Gelin Yüzleşelim…

Gelin Yüzleşelim…

Kanlı tarihimiz o kadar karanlık o kadar çığlık sesleri ile dolu ki atalarımızdan devraldık, çocuklarımıza anlatır olduk.

Bütün kimlikler yaralı acılarla dolu.

Bireyler ve toplumlar kendisini sorgulamadıkça kendisi ile yüzleşmedikçe adil ve demokratik, eşit haklara dayalı  barış nasıl sağlanır?

Parti ve devlet başkanları arasındaki anlaşma ile mi?

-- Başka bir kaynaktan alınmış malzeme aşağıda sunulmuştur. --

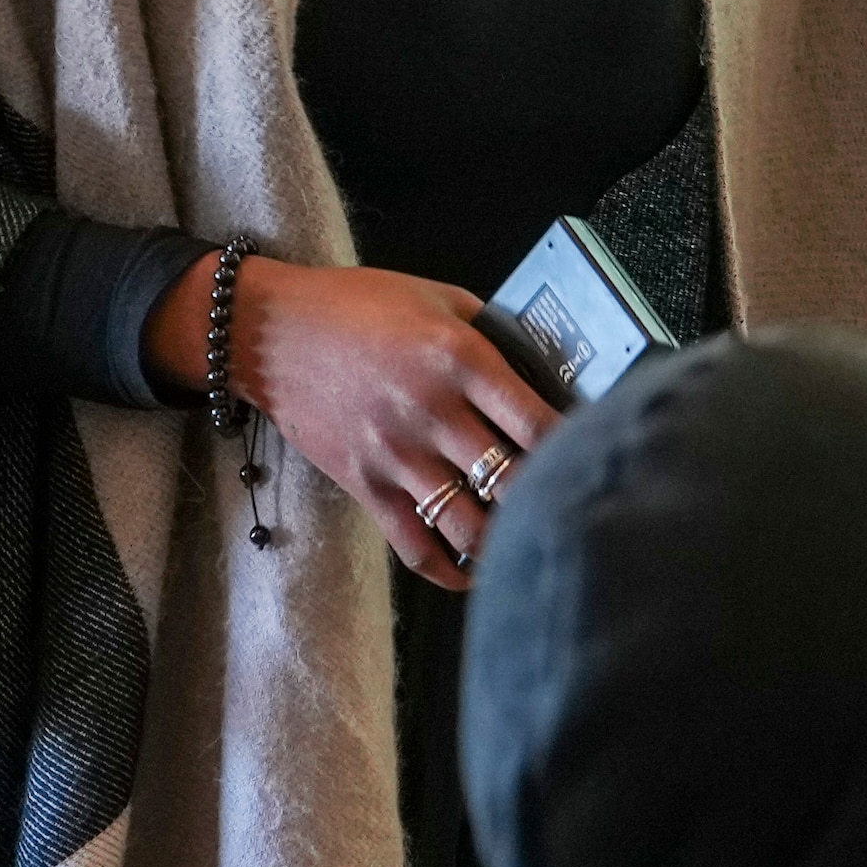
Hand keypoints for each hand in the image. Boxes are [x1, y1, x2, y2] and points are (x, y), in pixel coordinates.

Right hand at [144, 256, 555, 586]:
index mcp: (457, 356)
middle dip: (547, 496)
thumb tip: (545, 363)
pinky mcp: (365, 483)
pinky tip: (474, 571)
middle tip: (571, 503)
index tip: (597, 453)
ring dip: (505, 541)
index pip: (537, 418)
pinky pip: (415, 546)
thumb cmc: (356, 305)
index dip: (576, 443)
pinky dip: (449, 570)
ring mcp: (395, 453)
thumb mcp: (434, 295)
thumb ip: (490, 329)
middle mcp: (431, 410)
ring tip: (530, 543)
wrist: (269, 330)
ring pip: (468, 524)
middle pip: (511, 478)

Kin ve nefretin yerine barış sevgi nasıl sağlanacak, okullardan cemaat ve camilerden

çıkıp “ey insanlık nere gidiyoruz” hiç sorgulayan çıkmayacak mı?

Her inançtan her ulustan insanlarımız, her gün şu soruyu kendimize sormamız gerekmiyor mu?

“Ne zaman yüzleşmeliyiz. Çocuklarımıza çevremize anlatmalıyız?

Hani inançlar, dinler insanlığa barışa çağırıyordu.”

Ülkemizde ve Orta-Doğu’da çoğunluğu Müslüman olanlar bir birlerini kesmekten, vurmaktan ne zaman vaz geçecekler.

Cuma namazından çıkıp Alevileri yakanlar. Katli vaciptir diyenler? ve onların çocukları gençleri, aydınları ne zaman yüzleşecekler?

Şöyle bir tarihe bakalım. Hıristiyanlar ne yapmışlar.

BİLİM DİNDEN BAĞIMSIZ OLMADIKÇA HEP DİNİN ENGELLERİ İLE KARŞI KARŞIYADIR:

22 Haziran 1633 günü Galileo Engizisyon Mahkemesi tarafından ortaya attığı görüşlerle dine karşı çıkmak suçundan yargılandı. Engizisyon Mahkemesi şu karara varmıştı; “Galileo kiliseye karşı işlediği suçları ve küfürleri samimiyetle, temiz bir kalp ve inançla geri almazsa, mahkeme tarafından ömür boyu hapse mahkûm edilecektir”. Mahkeme başkanı Galileo’nun düşünüp karar vermesi için oturuma 15 dakika ara verdi. Duruşma başlayınca mahkeme başkanı hâkim bu değerli bilim adamının bilimsel çalışmalarından uzak ömür boyu hapiste kalmasını istemediğinden “Galileo dünya dönmüyor değil mi?” diye sorunca Galileo bir süre düşündü. Arkadaşlarının fısıldayarak “Dünya dönmüyor deyiver. Dilin mi kırılacak” ısrarları arasında “sayın hâkim sizin dediğiniz gibi olsun” diyerek yanıt verdi. Galileo’nun mahkeme salonundan çıkarken kapıda, kendi kendine şu sözleri mırıldandığının duyulduğu rivayet edilir: “BEN DÜNYA DÖNMÜYOR DESEM DE, DÜNYA DÖNMEYE DEVAM EDİYOR.

ÖRNEK TAVIR. Ülkemizde neden olmasın?

Papa II. Jean Paul 1979`da Papalık Bilimler Akademisi`nin önünde yaptığı bir konuşma ile bilim ile inançlar arasında herhangi bir ayrılık olmadığını ifade etmiştir. Beraberliğin bir nişanesi olarak da, GALİLEO’YA İTİBARININ İADE EDİLECEĞİNİ söylemiştir. 1980 yılında bilim insanları, din adamları ve tarihçilerden oluşan komisyon kararına göre; kilisenin Galileo`yu mahkûm etmekle büyük hata işlediğini kabul edilmiştir. 1992'de ise Vatikan, "evrenin merkezi dünyadır" savını geri çekip, Toscanalı inatçı bilim adamının haklılığını kabul etmiştir. Böylece Galileo, 359 yıl önce tahkir edilerek mahkûm edildiği kilise tarafından 359 yıl sonra beraat ettirilerek aklanmış ve itibarı geri verilmiştir.

 

Bu yazıdaki verilen örnekten umarım biz Türkiyeliler, Orta-Doğu’dakiler, yönetenler, yönetilenler dersler çıkarmadıkça savaşlar ve kin nefret devam edecektir. Hadi gelin yüzleşelim.